Trump’s Fury at Harvard Gets More Deranged—and Exposes a Big MAGA Scam
That’s because the “big, beautiful bill” that House Republicans passed last week—which Trump has urged Senate Republicans to adopt—could make attending college harder for countless such kids. For a detailed summary of its changes, see this piece by The New Republic’s Monica Potts: They would make it harder for full-time students to qualify for Pell Grants, bump off large numbers of part-time students, and restrict access to the program and other financial assistance for higher education in numerous other ways.
Indeed, a coalition of education advocacy organizations estimates that the bill’s changes to Pell Grants alone could deprive as many as 700,000 people of eligibility entirely, and hit many more with higher costs.
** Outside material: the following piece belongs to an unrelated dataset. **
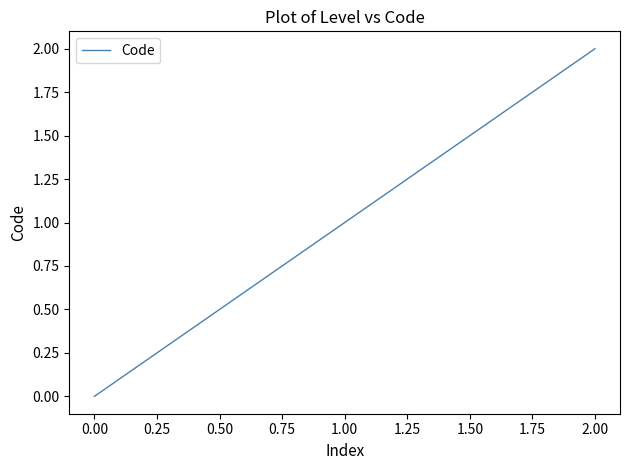

At which category does the chart reach its peak across all series?

2.00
As Potts summarizes, all this “takes an ax to one of the few reliable ladders for working-class people seeking higher education” as an “engine for social mobility.” These are mostly poorer and working-class students by definition, many with jobs or young kids of their own.
“Across multiple education provisions in this bill, the data is clear: Millions of college students will wind up paying a lot more, and low-income students will be by far the hardest hit,” Jonathan Fansmith, a senior vice president at the American Council on Education, told me. “Hundreds of thousands of them will lose financial aid eligibility and their ability to afford college in the first place.”